SAÚDE

Saúde emocional e física devem caminhar juntas no trato da fibromialgia

Especialista alerta para a importância da saúde emocional e da mudança de hábitos no tratamento de uma doença que não aparece em exames comuns

Thiago Coutinho
Da redação

O tratamento da fibromialgia envolve não apenas o alívio da dor muscular generalizada, mas também o suporte psicológico e a mudança de hábitos / Foto: Panuwat Dangsungnoen de Getty Images

O Ministério da Saúde, neste mês, por meio da campanha Fevereiro Roxo, recorda o cuidado com doenças crônicas e incuráveis, porém tratáveis pela medicina contemporânea: lúpus, fibromialgia e Alzheimer. Destacamos aqui a fibromialgia, doença que causa dor muscular crônica e generalizada, além de fadiga e alteração no sono.

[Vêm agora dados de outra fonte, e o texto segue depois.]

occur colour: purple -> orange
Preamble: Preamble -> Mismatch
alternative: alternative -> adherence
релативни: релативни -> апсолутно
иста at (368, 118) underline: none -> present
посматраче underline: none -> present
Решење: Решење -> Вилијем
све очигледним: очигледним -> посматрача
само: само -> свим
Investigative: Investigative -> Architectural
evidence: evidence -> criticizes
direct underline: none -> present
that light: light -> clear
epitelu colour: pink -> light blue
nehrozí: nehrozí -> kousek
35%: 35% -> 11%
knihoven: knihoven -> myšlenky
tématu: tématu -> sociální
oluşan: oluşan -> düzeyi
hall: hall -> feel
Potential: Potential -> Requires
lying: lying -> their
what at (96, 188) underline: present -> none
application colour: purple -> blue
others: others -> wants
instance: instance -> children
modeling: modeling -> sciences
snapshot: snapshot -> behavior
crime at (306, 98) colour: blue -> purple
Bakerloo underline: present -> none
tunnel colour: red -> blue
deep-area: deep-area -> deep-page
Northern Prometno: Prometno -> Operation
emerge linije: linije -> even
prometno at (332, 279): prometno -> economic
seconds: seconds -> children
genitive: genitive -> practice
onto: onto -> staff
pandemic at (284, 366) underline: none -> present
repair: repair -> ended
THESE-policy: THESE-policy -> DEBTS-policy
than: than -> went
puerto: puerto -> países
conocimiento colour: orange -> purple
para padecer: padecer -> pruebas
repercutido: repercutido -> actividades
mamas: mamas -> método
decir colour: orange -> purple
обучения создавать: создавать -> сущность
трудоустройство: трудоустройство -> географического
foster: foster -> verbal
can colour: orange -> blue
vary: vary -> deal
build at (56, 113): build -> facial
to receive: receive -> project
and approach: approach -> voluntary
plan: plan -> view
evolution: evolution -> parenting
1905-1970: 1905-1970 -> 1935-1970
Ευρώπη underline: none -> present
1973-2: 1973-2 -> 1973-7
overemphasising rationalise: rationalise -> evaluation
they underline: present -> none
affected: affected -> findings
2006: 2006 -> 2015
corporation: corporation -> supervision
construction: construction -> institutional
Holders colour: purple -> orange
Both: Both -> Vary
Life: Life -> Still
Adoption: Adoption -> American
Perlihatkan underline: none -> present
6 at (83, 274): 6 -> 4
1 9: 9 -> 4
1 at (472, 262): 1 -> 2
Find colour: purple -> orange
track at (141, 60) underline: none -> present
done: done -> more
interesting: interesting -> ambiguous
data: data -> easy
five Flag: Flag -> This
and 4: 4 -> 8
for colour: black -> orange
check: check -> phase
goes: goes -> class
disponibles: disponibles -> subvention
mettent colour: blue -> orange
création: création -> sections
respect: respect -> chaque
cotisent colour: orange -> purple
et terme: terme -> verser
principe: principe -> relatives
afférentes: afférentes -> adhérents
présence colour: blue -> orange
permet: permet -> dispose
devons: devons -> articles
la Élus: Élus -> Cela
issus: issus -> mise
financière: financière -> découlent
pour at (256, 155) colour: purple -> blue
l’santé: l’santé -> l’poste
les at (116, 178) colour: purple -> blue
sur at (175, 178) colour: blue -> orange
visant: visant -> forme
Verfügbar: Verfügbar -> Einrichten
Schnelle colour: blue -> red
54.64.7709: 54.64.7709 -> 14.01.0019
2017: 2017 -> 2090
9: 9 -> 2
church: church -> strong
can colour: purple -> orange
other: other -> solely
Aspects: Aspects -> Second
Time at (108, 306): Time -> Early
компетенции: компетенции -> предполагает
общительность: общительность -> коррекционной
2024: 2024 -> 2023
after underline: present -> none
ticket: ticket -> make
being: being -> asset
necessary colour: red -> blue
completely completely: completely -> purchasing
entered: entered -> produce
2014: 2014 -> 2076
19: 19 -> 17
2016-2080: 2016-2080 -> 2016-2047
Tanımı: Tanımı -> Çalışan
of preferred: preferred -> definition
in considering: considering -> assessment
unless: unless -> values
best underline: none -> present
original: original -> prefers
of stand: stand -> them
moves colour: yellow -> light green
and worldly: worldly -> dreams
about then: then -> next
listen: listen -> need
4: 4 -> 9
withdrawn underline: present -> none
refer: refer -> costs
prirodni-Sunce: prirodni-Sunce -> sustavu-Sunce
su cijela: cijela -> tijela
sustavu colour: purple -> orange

A doença, é bom destacar, não aparece em exames de imagem ou de sangue tradicionais. “A medicina fecha o diagnóstico de fibromialgia quando o paciente não tem outra doença diagnosticada, como artrite reumatoide ou outra doença reumática”, explica Loren Pemper, anestesiologista e especialista em dor pela Clínica de Dor do Sírio-Libanês.

De acordo com a médica, são necessários treze sintomas para que o diagnóstico da doença seja concluído. “Há os dezoito pontos dolorosos, que contam como um dos principais indicadores, mas o paciente também deve apresentar fadiga, cefaleia, perda de memória e de concentração, cãibras, formigamentos, síndrome do intestino irritável, infecção urinária de repetição, além de depressão, insônia e perda da libido”.

Saúde emocional

A saúde emocional de quem sofre com a fibromialgia também é ponto de atenção. As dores causadas pela doença podem piorar se o lado afetivo e emocional do paciente não for tratado. “Qualquer problema de saúde emocional vai agravar as dores da fibromialgia”, enfatiza Pemper. “Pode piorar o quadro de quem tem diabetes ou aumentar a pressão de quem é hipertenso. Portanto, a saúde emocional é importante para a sua estabilidade e harmonia”.

O ideal é que especialistas como o psiquiatra também acompanhem quem sofre com a fibromialgia e seus desdobramentos. “É preciso tratar com antidepressivos e buscar o psiquiatra para cuidar da depressão como ela deve ser tratada”, aconselha.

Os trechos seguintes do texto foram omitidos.